Kaylie (Karen Gillan, sporting a convincing American accent) and her brother Tim (Brenton Thwaites) have differing memories of a traumatic incident eleven years prior. Kaylie believes that a mirror with supernatural powers is responsible, an item that she has finally tracked down and purchased at auction, convinced that she can have revenge on it for killing her parents. Tim on the other hand has just been released from a mental institute, and years of psychologists and doctors have convinced him that these are the false memories of a troubled childhood and that there is a far more rational explanation as to what happened.

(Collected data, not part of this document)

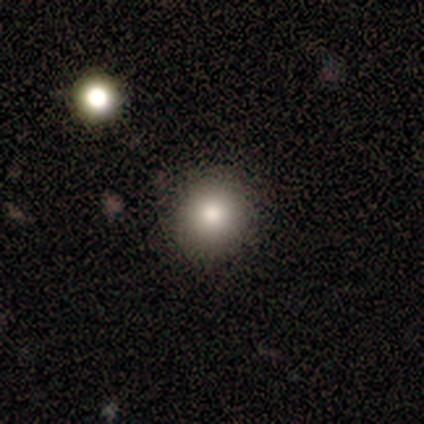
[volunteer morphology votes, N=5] type=smooth (100%); roundness=round (100%); merging=none (100%).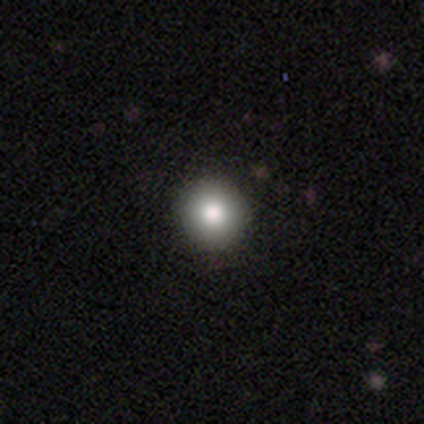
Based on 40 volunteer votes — This is clearly a smooth galaxy (98%). How rounded: clearly round (97%). Merging: likely none (78%).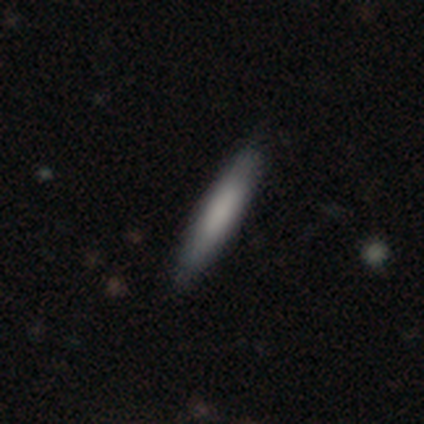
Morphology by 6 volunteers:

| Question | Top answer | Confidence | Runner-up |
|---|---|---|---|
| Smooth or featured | smooth | 83% | featured or disk (17%) |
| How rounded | cigar-shaped | 60% | in between (40%) |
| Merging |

What I liked about the film was that for the first half hour or so you’re not sure which of the siblings is correct, and this is something that I feel could have played out for longer to create more tension; but inevitably there is something sinister at work, and as Kaylie is proved right her glee is only too apparent whilst Tim struggles to come to terms with what is going on around them. The films plays out both in the present and in flashback, where we gradually find out how events transpired in the past and how they are being recreated in the present. Katee Sackhoff and Rory Cochrane are excellent as Kaylie and Tim’s parents in flashback whose marriage is gradually torn apart whilst the kids look on helpless.

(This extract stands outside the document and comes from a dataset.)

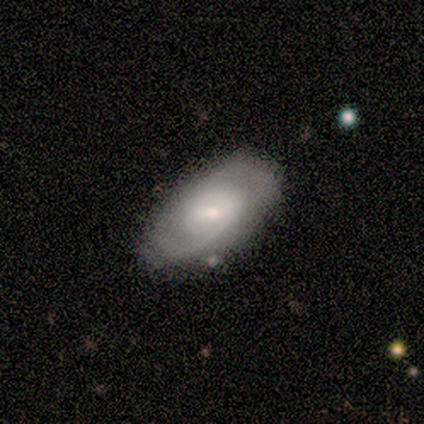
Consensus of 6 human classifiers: Volunteers were most divided on "spiral winding" (3-way tie): tight: 33%, medium: 33%, loose: 33%; "merging" (2-way tie): none: 50%, minor disturbance: 50%, major disturbance: 0%, merger: 0%. More confident: edge-on disk — no (100%); bar — no (75%); spiral arms — yes (75%); bulge size — small (75%); smooth or featured — featured or disk (67%); spiral arm count — 2 (67%).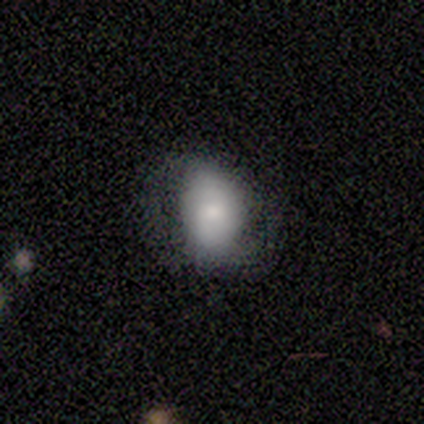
smooth 75%, featured or disk 25%, star or artifact 0%. Down the decision tree: how rounded — in between (100%); merging — none (100%).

Now this supernatural force likes to play tricks on its victims. It is also left almost completely unexplained which I definitely liked: we don’t know what the mirror is or why it is doing what it’s doing. This is what stopped the film getting bogged down in too much exposition and waffle. For once I also found that what we did get in terms of spookiness was fairly interesting, if not straight out of the Freddy Krueger school of haunting, so we as the audience are never exactly sure what is real and what is imagined, or what is a combination of the two. In one of the film’s cleverest scenes a conversation plays out between the two siblings, but when they watch it back on the CCTV footage the words are the same but their actions are completely different. It’s eerie and genuinely surprising; it’s just a shame it’s one of the only scenes that made me sit up and pay attention.
These subtle mind tricks play out through the movie, such as Kaylie accidentally eating a light bulb when she thinks it’s an apple, and other moments which may or may not be illusion. The mirror clearly likes to keep its victims on their toes and Kaylie may have overestimated her ability to take control it via technology and timing. Although the ambiguity pretty much goes out the door midway through, I think there is still an argument there that the entire thing is the product of an abusive and neglectful childhood and its repercussions – this may just be my reading into it, but I always tend to lean on the side of crazy humans as opposed to actual supernatural activity.

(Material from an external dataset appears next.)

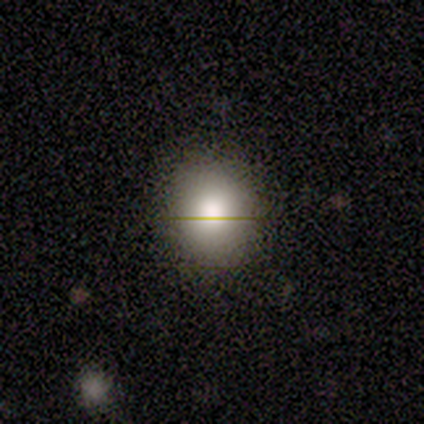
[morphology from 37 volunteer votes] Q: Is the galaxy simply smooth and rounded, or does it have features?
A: smooth — 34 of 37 (92%).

I think where the film lets us down, and in a fairly major way, is that it’s just not scary. Not even a bit. As a supernatural thriller it works fairly well, but as a horror film, not at all. Every scare is either signposted a mile off or from The Ring book of spooky scares, so unless you’re the kind of person to find The Conjuring scary then this is not likely to ruffle your feathers. In fact, my biggest complaint about Oculus is that it really seems to think that’s it’s better and scarier than it is – and yes, sure it’s better than 90% of straight to video horror fare, but it’s no Let the Right One In or Martyrs. Basically this is an above average film that does some interesting and original things with the genre, which for horror is saying something. But if you’re a diehard fan, don’t get your hopes up too much.
Oculus is released to UK cinemas on 13 June.